End Obesity in America? Not Likely Any Time Soon! - Page 3
Do Americans need to be reminded that they are fat and getting fatter? Do kids need to be further stigmatized by their obesity now that it is becoming an official national pastime to campaign against their banned overweight and obese bodies? Aren't they being bashed everywhere they look in interactive media? In film fat men and women are comic figures: Kevin Smith, Zack Galifianakis (The Hangover), Roseanne Barr, Melissa McCarthy (Bridesmaids); could this explain their popularity as the everyman and every woman with whom most Americans identify? Culturally girls are bombarded by thin images; photoshopped celebrities remind them that they don't measure up to those #thinspo bodies that many young men have been brainwashed to believe are the ultimate in sexual objects to possess, have and hold.The average American never catches a break from such hype; it is ever-present 24/7. And now there is going to be a blitzkrieg stepping up the "war on fat."
Don't get me wrong! If I appear to be a fat apologist, arguing that the obese and overweight must be protected from the big, bad media, and anti-obesity campaigners, I am not.

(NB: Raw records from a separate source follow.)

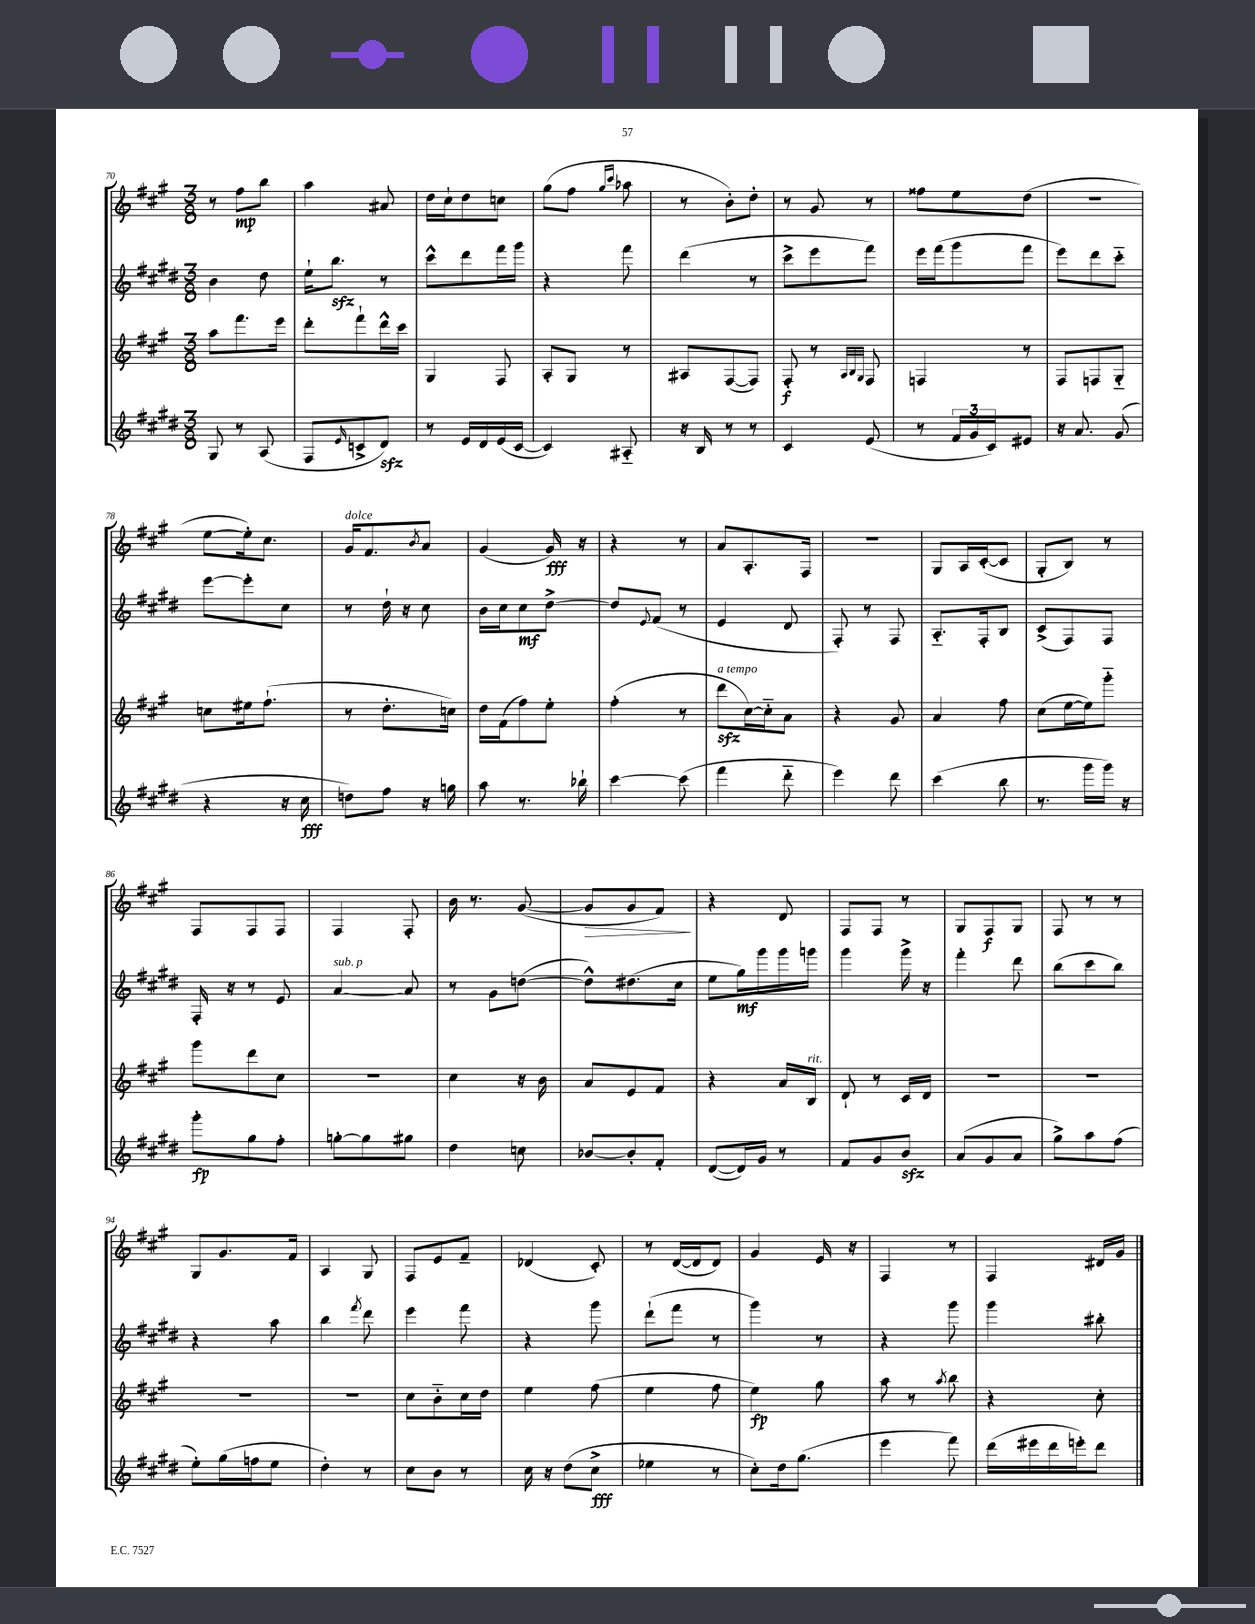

**kern	**kern	**kern	**kern
*staff4	*staff3	*staff2	*staff1
*clefG2	*clefG2	*clefG2	*clefG2
*k[f#c#g#d#]	*k[f#c#g#]	*k[f#c#g#d#]	*k[f#c#g#]
*M3/8	*M3/8	*M3/8	*M3/8
8G#	8aa	4b	8r
8r	8.fff#	.	8ff#
(8A	.	8dd#	8bb
.	16eee	.	.
=	=	=	=
8F#	8ddd'	16ee`	4aa
.	.	8.bb	.
16qqe	.	.	.
8c^	8fff#`	.	.
8d#)	16ddd^^	8r	8a#
.	16ccc#	.	.
=	=	=	=
8r	4G#	8ccc#^^	16dd
.	.	.	16cc#`
16e	.	8ddd#	8dd
16d#	.	.	.
(16e	8F#	16fff#	8cc
[16c#	.	16ggg#	.
=	=	=	=
4c#])	8A'	4r	(8gg#
.	8G#	.	8ff#
.	.	.	16qqgg#
.	.	.	16qqccc#
8A#'~	8r	8fff#	8aa-
=	=	=	=
16r	8A#	(4ddd#	8r
16B	.	.	.
8r	([8F#	.	8b')
8r	8F#])	8r	8dd'
=	=	=	=
4c#	8F#'	8ccc#^	8r
.	8r	8eee	8g#
.	32qqA	.	.
.	32qqB	.	.
.	32qqG#	.	.
(8e	8F#	8fff#)	8r
=	=	=	=
8r	4F	16eee	8ff##
.	.	(16fff#	.
24f#	.	8ggg#	8ee
24g#	.	.	.
24c#)	.	.	.
8e#	8r	8fff#	(8dd
=	=	=	=
16r	8F#	8eee)	4.r
8.a	.	.	.
.	8F	8ddd#	.
(8g#	8G#'~	8ccc#'~	.
=	=	=	=
4r	8cc	[8eee	[8ee
.	16ee#	8eee']	16ee'])
.	(8.ff#`	.	8.cc#
16r	.	8cc#	.
16cc#	.	.	.
=	=	=	=
8dd)	8r	8r	16g#
.	.	.	8.f#
8ff#	8.dd'	16dd#`	.
.	.	16r	.
.	.	.	8qb
16r	.	8cc#	8a
16gg	16cc)	.	.
=	=	=	=
8aa	16dd	16b	(4g#
.	(16f#	16cc#	.
8.r	8ff#)	8cc#	.
.	8ee'	[8dd#^	16g#)
16bb-`	.	.	16r
=	=	=	=
[4ccc#	(4ff#'	8dd#]	4r
.	.	8qqe	.
.	.	(8f#	.
(8ccc#]	8r	8r	8r
=	=	=	=
4fff#	8ddd	4e	8a
.	[16cc#)	.	8.A'
.	16cc#'~]	.	.
8ddd#'~	8a	8d#	.
.	.	.	16F#
=	=	=	=
4eee)	4r	8F#')	4.r
.	.	8r	.
8ddd#	8g#	8F#	.
=	=	=	=
(4ccc#	4a	8.A'~	8G#
.	.	.	16A
.	.	16F#'	([16c#'
8bb	8ff#	8B	8c#]
=	=	=	=
8.r	(8cc#	(8c#^	8G#'
.	[16ee	8F#)	8B)
16ggg#	16ee])	.	.
16ggg#)	8ggg#'~	8F#	8r
16r	.	.	.
=	=	=	=
8ggg#'	8ggg#	16F#'	8F#
.	.	16r	.
8gg#	8ddd	8r	8F#
8ff#'	8cc#	8e	8F#
=	=	=	=
[8gg'	4.r	[4a	4F#
8gg]	.	.	.
8gg#	.	8a]	8F#'
=	=	=	=
4dd#	4cc#	8r	16b
.	.	.	8.r
.	.	8g#	.
8cc	16r	([8dd	([8g#
.	16b	.	.
=	=	=	=
[8b-	8a	8dd^^])	8g#]
8b-']	8e	(8.dd#	8g#
8f#'	8f#	.	8f#)
.	.	16cc#	.
=	=	=	=
([8d#	4r	8ee	4r
16d#])	.	16gg#)	.
16g#	.	16ggg#	.
8r	16a	16ggg#	8d
.	16B	16ggg	.
=	=	=	=
8f#	8d`	4ggg#	8F#
8g#	8r	.	8F#
8b	16c#	16ggg#^	8r
.	16d	16r	.
=	=	=	=
(8a	4.r	4fff#'	8G#
8g#	.	.	8F#
8a	.	8ddd#	8G#
=	=	=	=
8gg#^)	4.r	(8bb	8F#
8aa	.	8ccc#	8r
(8ff#	.	8bb)	8r
=	=	=	=
8ee')	4.r	4r	8G#
(16gg#	.	.	8.g#
16ff	.	.	.
8ee	.	8aa	.
.	.	.	16f#
=	=	=	=
4dd#')	4.r	4bb	4A
.	.	8qfff#	.
8r	.	8ddd#	8G#
=	=	=	=
8cc#	8cc#	4eee	8F#
8b	8b'~	.	8e
8r	16cc#	8fff#	8f#~
.	16dd	.	.
=	=	=	=
16cc#	4ee	4r	(4d-
16r	.	.	.
(8dd#	.	.	.
8cc#^	(8ff#	8ggg#	8c#')
=	=	=	=
4ee-	4ee	(8ddd#`	8r
.	.	8fff#	([16d
.	.	.	16d]
8r	8ff#	8r	8d)
=	=	=	=
8cc#')	4ee)	4ggg#)	4g#
16dd#	.	.	.
(8.gg#	.	.	.
.	8gg#	8r	16e
.	.	.	16r
=	=	=	=
4eee	8aa	4r	4F#
.	8r	.	.
.	8qaa	.	.
8fff#)	8bb	8ggg#	8r
=	=	=	=
(16ddd#	4r	4ggg#	4F#
16eee#	.	.	.
16ddd#	.	.	.
16eee')	.	.	.
8ddd#	8cc#'	8bb#'	16d#
.	.	.	16g#
==	==	==	==
*-	*-	*-	*-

Being overweight and obese is horrific; I know this because of my vast experience weighing 240 pounds (women lie about their weight) and trying every diet created since Rubens (painter of heavy women 300 years ago) and yo-yoing 12 times with baby yo-yos in between. I speak from knowing fat ridicule, knowing fat censure and feeling the pain and judgment of fat crime.
Because of my experience, I know that this current "alarm sounding" is disingenuous and unrealistic. And this wonderful "cutting edge" initiative? It is a whitewash of the "same old, same old," as Gary Taubes suggests in his Newsweek article. The anti-obesity campaign will fail in the long term. Indeed, I would go so far as to suggest after reading the basis of the campaign protocol which posits that 1)the overweight and obese need to exercise more to burn up more calories and 2)they need to eat less, obesity will continue to augment for the next two decades with its attendant side effects and diseases, and obesity will continue to rise globally.
Here is why I think this. The campaign does not approach nor excavate the roots of the problem: America's industrialized food supply, with its emphasis on processed and refined sugars and GM (genetically modified) grains, cereals, pastas, wheat and processed-chemicalized foods with additives, food colorings and preservatives. The scientific panel behind the initiative according to Taubes ignores the impact of refined sugars on the body and treats all calories the same.